Nos recettes de Christmas pudding, la bûche version anglaise

L’histoire du Christmas pudding ou plum-pudding pourrait (presque) se confondre avec celle du Royaume-Uni. Les Britanniques l’auraient découvert grâce au prince Albert, époux de la reine Victoria. D’origine allemande, il aurait fait apprécier à la cour et à ses fidèles sujets les décorations du sapin et le Christmas pudding ! Ce dessert de Noël aux fruits serait-il allemand ? Que nenni ! Son histoire est beaucoup plus ancienne et Albert n’a permis au peuple britannique que de redécouvrir cet illustre mets.

Le Christmas pudding, une recette évolutive au fil des siècles

Au XIVe siècle, une bouillie de bœuf et de mouton, de raisins de Corinthe, de pruneaux, de vin et d’épices, était consommée comme repas de jeûne avant Noël. Au XVIIe siècle, elle fut épaissie avec des œufs, des fruits secs et de la chapelure, agrémentée de bière ou de spiritueux. Mais les puritains l’auraient fait interdire en 1664. En 1714, le roi George Ier la rétablit. La recette du Christmas pudding est entouré de légendes et superstitions.

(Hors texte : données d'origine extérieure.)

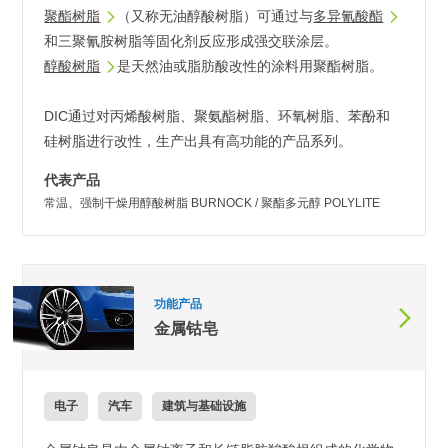
聚酯树脂
（又称无油醇酸树脂）可通过与
多异氰酸酯
和三聚氰胺树脂等固化剂反应形成强交联涂层。
醇酸树脂
是天然油或脂肪酸改性的涂料用聚酯树脂。
DIC通过对丙烯酸树脂、聚氨酯树脂、环氧树脂、苯酚和
硅树脂进行改性，生产出具有高功能的产品系列。
代表产品
常温、强制干燥用醇酸树脂 BURNOCK / 聚酯多元醇 POLYLITE
功能产品
金属钴皂
电子
汽车
建筑与基础设施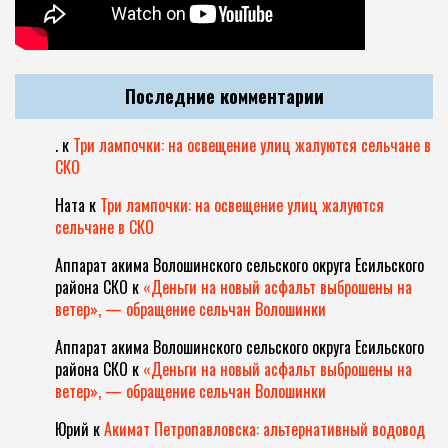
Последние комментарии
.
к
Три лампочки: на освещение улиц жалуются сельчане в
СКО
Ната
к
Три лампочки: на освещение улиц жалуются
сельчане в СКО
Аппарат акима Волошинского сельского округа Есильского
района СКО
к
«Деньги на новый асфальт выброшены на
ветер», — обращение сельчан Волошинки
Аппарат акима Волошинского сельского округа Есильского
района СКО
к
«Деньги на новый асфальт выброшены на
ветер», — обращение сельчан Волошинки
Юрий
к
Акимат Петропавловска: альтернативный водовод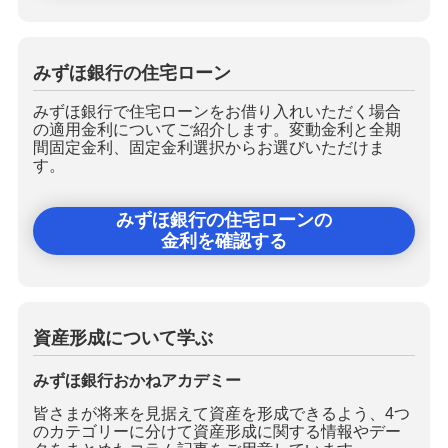
みずほ銀行の住宅ローン
みずほ銀行で住宅ローンをお借り入れいただく場合
の適用金利についてご紹介します。変動金利と全期
間固定金利、固定金利選択からお選びいただけま
す。
みずほ銀行の住宅ローンの
金利を確認する
資産形成について学ぶ
みずほ銀行おかねアカデミー
皆さまが将来を見据えて資産を形成できるよう、4つ
のカテゴリーに分けて資産形成に関する情報やデー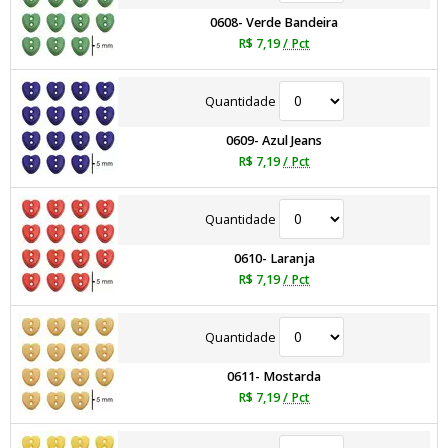
0608- Verde Bandeira
R$ 7,19
/ Pct
Quantidade
0609- Azul Jeans
R$ 7,19
/ Pct
Quantidade
0610- Laranja
R$ 7,19
/ Pct
Quantidade
0611- Mostarda
R$ 7,19
/ Pct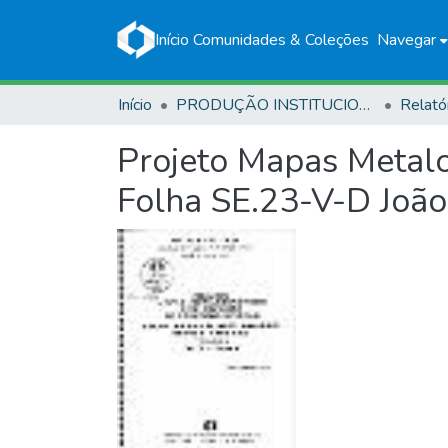
Início
Comunidades & Coleções
Navegar
Início
PRODUÇÃO INSTITUCIONAL
Relató
Projeto Mapas Metalo
Folha SE.23-V-D João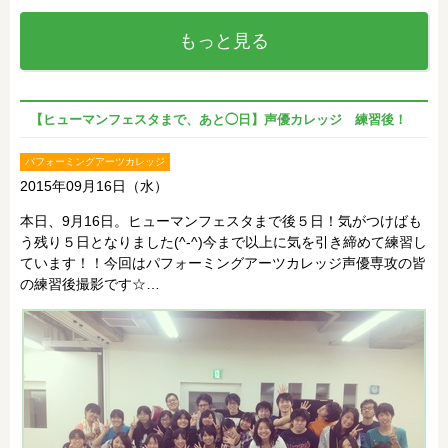
もっと見る
【ヒューマンフェスタまで、あと◯日】声優カレッジ 練習後！
パフォーミングアーツカレッジ
2015年09月16日（水）
本日、9月16日。ヒューマンフェスタまで後５日！気がつけばも
う残り５日となりました(^-^)今まで以上に気を引き締めて練習し
ています！！今回はパフォーミングアーツカレッジ声優専攻の皆
の練習後撮影です☆…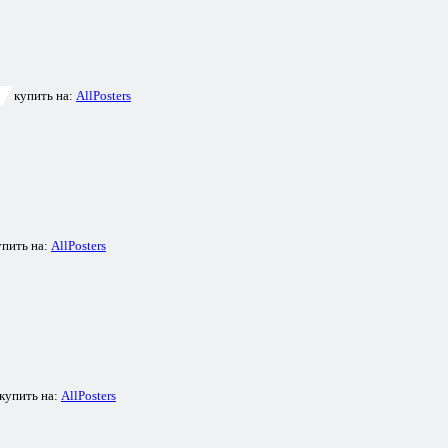
купить на:
AllPosters
упить на:
AllPosters
купить на:
AllPosters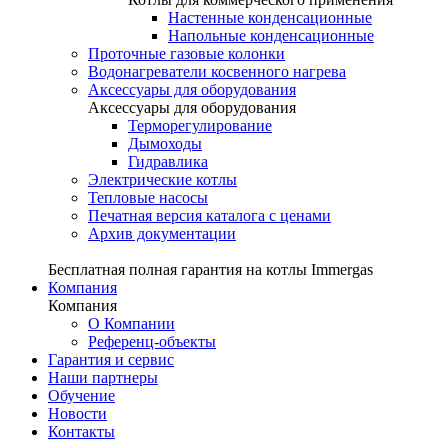
Настенные конденсационные
Напольные конденсационные
Проточные газовые колонки
Водонагреватели косвенного нагрева
Аксессуары для оборудования
Аксессуары для оборудования
Терморегулирование
Дымоходы
Гидравлика
Электрические котлы
Тепловые насосы
Печатная версия каталога с ценами
Архив документации
Бесплатная полная гарантия на котлы Immergas
Компания
Компания
О Компании
Референц-объекты
Гарантия и сервис
Наши партнеры
Обучение
Новости
Контакты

L’une d’elles dit qu’il doit contenir treize ingrédients pour représenter Jésus et ses disciples, et que chaque membre de la famille doit le remuer avec une cuillère en bois, d’est en ouest, en faisant un vœu. Le brin de houx fait référence à la couronne de Jésus lors de sa crucifixion. Une autre tradition veut qu’une pièce de cinq pence soit glissée dans l’appareil avant cuisson. Chance à celui qui la trouve.

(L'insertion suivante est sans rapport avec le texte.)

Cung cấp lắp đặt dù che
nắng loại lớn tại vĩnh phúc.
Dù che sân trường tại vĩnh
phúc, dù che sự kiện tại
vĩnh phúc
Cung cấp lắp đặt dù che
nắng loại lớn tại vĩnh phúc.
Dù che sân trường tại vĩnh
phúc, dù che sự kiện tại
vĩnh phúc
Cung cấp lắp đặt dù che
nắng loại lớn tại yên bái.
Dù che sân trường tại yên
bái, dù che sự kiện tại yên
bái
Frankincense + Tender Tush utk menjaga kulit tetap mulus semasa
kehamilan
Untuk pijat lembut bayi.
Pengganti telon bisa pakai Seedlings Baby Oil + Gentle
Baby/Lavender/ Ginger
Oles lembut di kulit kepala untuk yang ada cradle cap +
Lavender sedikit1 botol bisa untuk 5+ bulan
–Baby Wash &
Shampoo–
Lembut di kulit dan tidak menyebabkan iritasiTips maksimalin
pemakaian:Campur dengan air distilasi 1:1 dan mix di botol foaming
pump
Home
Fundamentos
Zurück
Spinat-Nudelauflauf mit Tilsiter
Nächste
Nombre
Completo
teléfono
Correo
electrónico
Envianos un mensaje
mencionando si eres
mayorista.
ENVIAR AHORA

La préparation très ritualisée du Christmas pudding

S’il en a partiellement le nom, ce dessert ressemble presque en tout point au pudding. Ce dernier, sucré ou salé, est une composition fourre-tout, devenu un terme générique dans la cuisine anglaise pour désigner, entre autres, n’importe quel dessert crémeux. Graisse de rognon, sang, boudin noir ou blanc, farce de mouton peuvent être quelques ingrédients du pudding salé. Le tout, cuit au four ou au bain-marie. Le Christmas pudding, lui, est préparé dès novembre. Les éléments sont ajoutés les uns après les autres et ce n’est que le dimanche qui précède l’Avent (Stir-up Sunday) que la mixture est mélangée, voire cuite. À l’œil, c’est une masse compacte, humide à l’intérieur. Il est servi à Noël après une dinde farcie, une sauce au pain (bread sauce) et une sauce aux airelles (cranberry sauce) ou le Christmas roast, à base de viande rôtie. Angleterre oblige, il est flambé au spiritueux avant d’être servi.

Premier rôle dans la littérature

Dans une nouvelle, Agatha Christie met le Christmas pudding en scène comme il devrait être servi. « Sur un plat d’argent, le pudding de Noël reposait sur sa gloire ». Dans « Un chant de Noël », Charles Dickens décrit « le pudding ressemblant à un boulet de canon, tout tacheté, bien ferme, saupoudré d’eau-de-vie en flammes et décoré d’une branche de houx plantée au centre ». Tout comme Joanne Fluke dans son roman policier « Plum Pudding Murder ». Dans « Christmas Pudding », Nancy Mitford dresse un portrait de l’aristocratie anglaise des années 1930 à Noël.